Note that 86% of rural population and 82% of urban population are not covered under any scheme of health expenditure support.   Due to high out of pocket healthcare expenditure, about 7% population is pushed below the poverty threshold every year.

Out of the total number of persons covered under health insurance in India, three-fourths are covered under government sponsored health schemes and the balance one-fourth are covered by private insurers.  With respect to the government sponsored health insurance, more claims have been made in comparison to the premiums collected, i.e., the returns to the government have been negative.

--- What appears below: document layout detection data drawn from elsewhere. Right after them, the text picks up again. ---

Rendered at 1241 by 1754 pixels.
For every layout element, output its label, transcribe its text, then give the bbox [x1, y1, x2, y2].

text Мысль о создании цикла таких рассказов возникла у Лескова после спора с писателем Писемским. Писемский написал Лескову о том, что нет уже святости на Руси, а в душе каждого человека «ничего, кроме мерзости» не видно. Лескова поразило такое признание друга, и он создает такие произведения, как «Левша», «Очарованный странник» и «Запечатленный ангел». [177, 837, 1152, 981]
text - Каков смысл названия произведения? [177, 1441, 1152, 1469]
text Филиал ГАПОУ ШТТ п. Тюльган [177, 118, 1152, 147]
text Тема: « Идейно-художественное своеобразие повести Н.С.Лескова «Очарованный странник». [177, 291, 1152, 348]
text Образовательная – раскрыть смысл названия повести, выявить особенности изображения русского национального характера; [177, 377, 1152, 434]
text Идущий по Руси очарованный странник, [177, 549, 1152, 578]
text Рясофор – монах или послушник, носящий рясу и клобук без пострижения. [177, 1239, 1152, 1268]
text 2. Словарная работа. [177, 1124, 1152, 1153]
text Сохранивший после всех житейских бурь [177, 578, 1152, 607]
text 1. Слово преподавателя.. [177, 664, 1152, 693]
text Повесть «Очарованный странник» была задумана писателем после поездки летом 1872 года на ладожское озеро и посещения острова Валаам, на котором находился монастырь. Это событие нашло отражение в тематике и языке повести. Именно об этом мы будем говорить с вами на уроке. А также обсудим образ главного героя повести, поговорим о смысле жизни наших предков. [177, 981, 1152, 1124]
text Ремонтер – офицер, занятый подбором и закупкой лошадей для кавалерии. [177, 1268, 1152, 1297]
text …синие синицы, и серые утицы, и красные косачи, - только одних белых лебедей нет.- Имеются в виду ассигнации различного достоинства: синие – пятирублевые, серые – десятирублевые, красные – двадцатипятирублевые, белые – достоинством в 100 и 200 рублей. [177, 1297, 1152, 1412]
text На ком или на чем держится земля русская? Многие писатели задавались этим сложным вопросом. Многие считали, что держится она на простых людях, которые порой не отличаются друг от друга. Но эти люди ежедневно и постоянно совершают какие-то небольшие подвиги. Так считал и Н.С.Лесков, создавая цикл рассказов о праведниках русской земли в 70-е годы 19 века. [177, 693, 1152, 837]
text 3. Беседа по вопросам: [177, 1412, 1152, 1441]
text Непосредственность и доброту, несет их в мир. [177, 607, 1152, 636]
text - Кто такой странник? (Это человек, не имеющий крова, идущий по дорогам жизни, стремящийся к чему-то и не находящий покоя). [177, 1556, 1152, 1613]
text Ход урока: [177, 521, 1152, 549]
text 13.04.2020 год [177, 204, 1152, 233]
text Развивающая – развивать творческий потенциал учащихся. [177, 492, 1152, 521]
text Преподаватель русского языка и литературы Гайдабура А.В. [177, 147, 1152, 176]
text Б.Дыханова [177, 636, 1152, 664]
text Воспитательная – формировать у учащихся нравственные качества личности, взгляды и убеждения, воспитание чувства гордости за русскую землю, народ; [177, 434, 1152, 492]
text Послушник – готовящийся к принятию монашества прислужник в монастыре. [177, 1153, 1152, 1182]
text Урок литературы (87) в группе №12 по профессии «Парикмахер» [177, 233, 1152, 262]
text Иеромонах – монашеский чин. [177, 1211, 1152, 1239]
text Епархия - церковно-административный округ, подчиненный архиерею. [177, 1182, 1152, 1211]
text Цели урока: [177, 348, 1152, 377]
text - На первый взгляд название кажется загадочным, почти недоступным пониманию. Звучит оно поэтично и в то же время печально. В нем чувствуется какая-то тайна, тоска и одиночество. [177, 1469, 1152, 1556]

It is in this context that the newly proposed National Health Protection Mission will be implemented.  First, the scheme seeks to provide coverage for hospitalisation at the secondary and tertiary levels of healthcare.  The High Level Expert Group set up by the Planning Commission (2011) recommended that the focus of healthcare provision in the country should be towards providing primary health care.  It observed that focus on prevention and early management of health problems can reduce the need for complicated specialist care provided at the tertiary level.  Note that depending on the level of care required, health institutions in India are broadly classified into three types: primary care (provided at primary health centres), secondary care (provided at district hospitals), and tertiary care institutions (provided at specialised hospitals like AIIMS).

Second, the focus of the Mission seems to be on hospitalisation (including pre and post hospitalisation charges).  However, most of the out of the pocket expenditure made by consumers is actually on buying medicines (52%) as seen in Figure 3.  Further, these purchases are mostly made for patients who do not need hospitalisation.